A exemplo do que ocorre nos EUA e Europa, para o presidente da ANJ, os veículos jornalísticos devem firmar mais acordos com plataformas de IA diferentes para garantir que seu conteúdo não seja utilizado de forma ilegal.
De fato, haverá novos processos movidos não somente por empresas proprietárias de meios de comunicação como por jornalistas autores de reportagens utilizadas para treinamento e respostas de modelos de IA.
Além disso, política pública deve avançar com diretrizes atualizadas sobre direitos autorais.
Procurados, o Estadão e a Folha de S.Paulo não responderam aos questionamentos.
Nos últimos anos, os jornais brasileiros têm se deparado com o desafio do avanço da Inteligência Artificial (IA) em suas redações. Enquanto alguns veem a IA como uma oportunidade para otimizar processos e oferecer uma melhor experiência ao leitor, outros enxergam a tecnologia como uma ameaça aos empregos e à qualidade da informação.
Como servidor público há mais de 16 anos, acredito que é importante refletir sobre como podemos tirar o melhor proveito da IA no jornalismo. A tecnologia pode ser uma aliada na criação de conteúdo mais relevante e personalizado, na automação de tarefas repetitivas e na análise de dados para identificar tendências e padrões.
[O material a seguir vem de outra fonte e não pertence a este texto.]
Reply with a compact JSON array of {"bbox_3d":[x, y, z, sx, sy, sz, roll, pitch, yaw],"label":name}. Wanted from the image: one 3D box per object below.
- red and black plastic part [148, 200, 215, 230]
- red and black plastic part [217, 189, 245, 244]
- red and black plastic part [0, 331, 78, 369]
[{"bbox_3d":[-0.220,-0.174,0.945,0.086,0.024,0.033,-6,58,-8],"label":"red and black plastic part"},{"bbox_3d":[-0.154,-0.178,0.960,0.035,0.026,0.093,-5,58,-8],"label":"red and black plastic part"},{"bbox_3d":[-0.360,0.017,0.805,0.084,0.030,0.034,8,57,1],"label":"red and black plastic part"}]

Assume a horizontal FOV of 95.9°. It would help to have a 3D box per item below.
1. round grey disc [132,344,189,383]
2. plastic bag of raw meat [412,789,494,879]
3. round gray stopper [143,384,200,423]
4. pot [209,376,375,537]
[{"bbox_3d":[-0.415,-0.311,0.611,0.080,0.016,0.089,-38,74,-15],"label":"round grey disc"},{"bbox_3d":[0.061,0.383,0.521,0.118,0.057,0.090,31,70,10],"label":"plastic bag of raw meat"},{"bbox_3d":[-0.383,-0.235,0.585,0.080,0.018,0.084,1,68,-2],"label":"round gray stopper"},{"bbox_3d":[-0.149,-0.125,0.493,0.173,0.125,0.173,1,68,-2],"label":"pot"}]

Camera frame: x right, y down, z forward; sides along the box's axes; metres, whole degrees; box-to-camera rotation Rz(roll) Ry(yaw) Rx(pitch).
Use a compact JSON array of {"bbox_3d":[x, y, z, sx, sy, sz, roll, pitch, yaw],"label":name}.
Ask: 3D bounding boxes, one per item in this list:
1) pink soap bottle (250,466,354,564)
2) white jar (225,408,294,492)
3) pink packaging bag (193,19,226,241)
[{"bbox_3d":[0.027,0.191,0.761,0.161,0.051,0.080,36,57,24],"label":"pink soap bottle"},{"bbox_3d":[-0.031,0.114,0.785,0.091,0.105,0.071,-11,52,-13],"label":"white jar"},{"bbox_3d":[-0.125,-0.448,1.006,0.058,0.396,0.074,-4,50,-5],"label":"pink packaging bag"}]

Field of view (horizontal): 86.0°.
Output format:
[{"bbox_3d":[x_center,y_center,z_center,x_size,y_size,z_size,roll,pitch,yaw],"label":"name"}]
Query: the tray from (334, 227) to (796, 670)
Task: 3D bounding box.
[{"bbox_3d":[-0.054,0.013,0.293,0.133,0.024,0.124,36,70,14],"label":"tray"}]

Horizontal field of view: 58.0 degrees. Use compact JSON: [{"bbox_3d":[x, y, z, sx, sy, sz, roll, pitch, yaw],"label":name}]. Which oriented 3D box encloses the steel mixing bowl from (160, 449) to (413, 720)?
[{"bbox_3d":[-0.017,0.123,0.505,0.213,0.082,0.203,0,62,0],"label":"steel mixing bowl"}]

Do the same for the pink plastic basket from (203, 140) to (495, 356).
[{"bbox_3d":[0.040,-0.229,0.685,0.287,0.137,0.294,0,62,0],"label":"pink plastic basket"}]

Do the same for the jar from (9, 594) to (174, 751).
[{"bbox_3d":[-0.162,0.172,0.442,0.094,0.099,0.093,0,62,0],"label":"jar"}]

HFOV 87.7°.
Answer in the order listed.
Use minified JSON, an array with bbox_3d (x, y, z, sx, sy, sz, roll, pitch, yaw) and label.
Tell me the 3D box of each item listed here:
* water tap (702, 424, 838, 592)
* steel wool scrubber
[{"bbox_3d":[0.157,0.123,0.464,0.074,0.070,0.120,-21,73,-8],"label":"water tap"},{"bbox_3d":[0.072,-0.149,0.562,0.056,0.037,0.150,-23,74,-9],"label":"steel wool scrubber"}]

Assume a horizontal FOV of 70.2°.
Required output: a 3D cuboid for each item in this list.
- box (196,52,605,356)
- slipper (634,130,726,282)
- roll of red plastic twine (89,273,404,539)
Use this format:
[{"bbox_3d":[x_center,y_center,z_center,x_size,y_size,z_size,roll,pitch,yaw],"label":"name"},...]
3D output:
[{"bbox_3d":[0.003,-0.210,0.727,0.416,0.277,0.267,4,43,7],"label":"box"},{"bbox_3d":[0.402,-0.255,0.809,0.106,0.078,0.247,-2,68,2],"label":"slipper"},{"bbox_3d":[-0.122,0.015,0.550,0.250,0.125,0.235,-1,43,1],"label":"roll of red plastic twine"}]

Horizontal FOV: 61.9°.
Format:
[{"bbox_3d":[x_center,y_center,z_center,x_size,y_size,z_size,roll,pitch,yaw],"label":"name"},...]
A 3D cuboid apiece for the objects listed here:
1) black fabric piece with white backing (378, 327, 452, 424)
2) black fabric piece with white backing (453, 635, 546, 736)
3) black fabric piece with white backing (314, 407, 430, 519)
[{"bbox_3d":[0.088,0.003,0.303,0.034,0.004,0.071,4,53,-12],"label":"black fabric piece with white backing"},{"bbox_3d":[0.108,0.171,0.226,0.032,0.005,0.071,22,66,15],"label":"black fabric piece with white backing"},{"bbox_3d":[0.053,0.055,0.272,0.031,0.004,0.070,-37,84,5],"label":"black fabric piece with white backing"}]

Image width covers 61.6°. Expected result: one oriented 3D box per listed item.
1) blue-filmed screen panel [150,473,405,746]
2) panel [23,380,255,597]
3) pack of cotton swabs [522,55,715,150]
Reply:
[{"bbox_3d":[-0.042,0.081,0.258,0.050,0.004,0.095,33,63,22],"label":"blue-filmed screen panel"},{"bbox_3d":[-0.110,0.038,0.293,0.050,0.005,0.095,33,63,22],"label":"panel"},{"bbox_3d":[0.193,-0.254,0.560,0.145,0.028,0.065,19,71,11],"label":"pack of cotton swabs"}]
É fundamental que os profissionais da área se adaptem às mudanças e busquem se capacitar para aproveitar as oportunidades oferecidas pela IA. Ao mesmo tempo, é preciso garantir que a tecnologia seja utilizada de forma ética e transparente, preservando a qualidade e a credibilidade das informações veiculadas.
Os jornais brasileiros estão diante de um cenário desafiador, mas também repleto de possibilidades. Cabe a cada um de nós, enquanto sociedade, refletir sobre como podemos utilizar a IA de forma consciente e responsável, visando sempre o benefício coletivo e a busca pela verdade.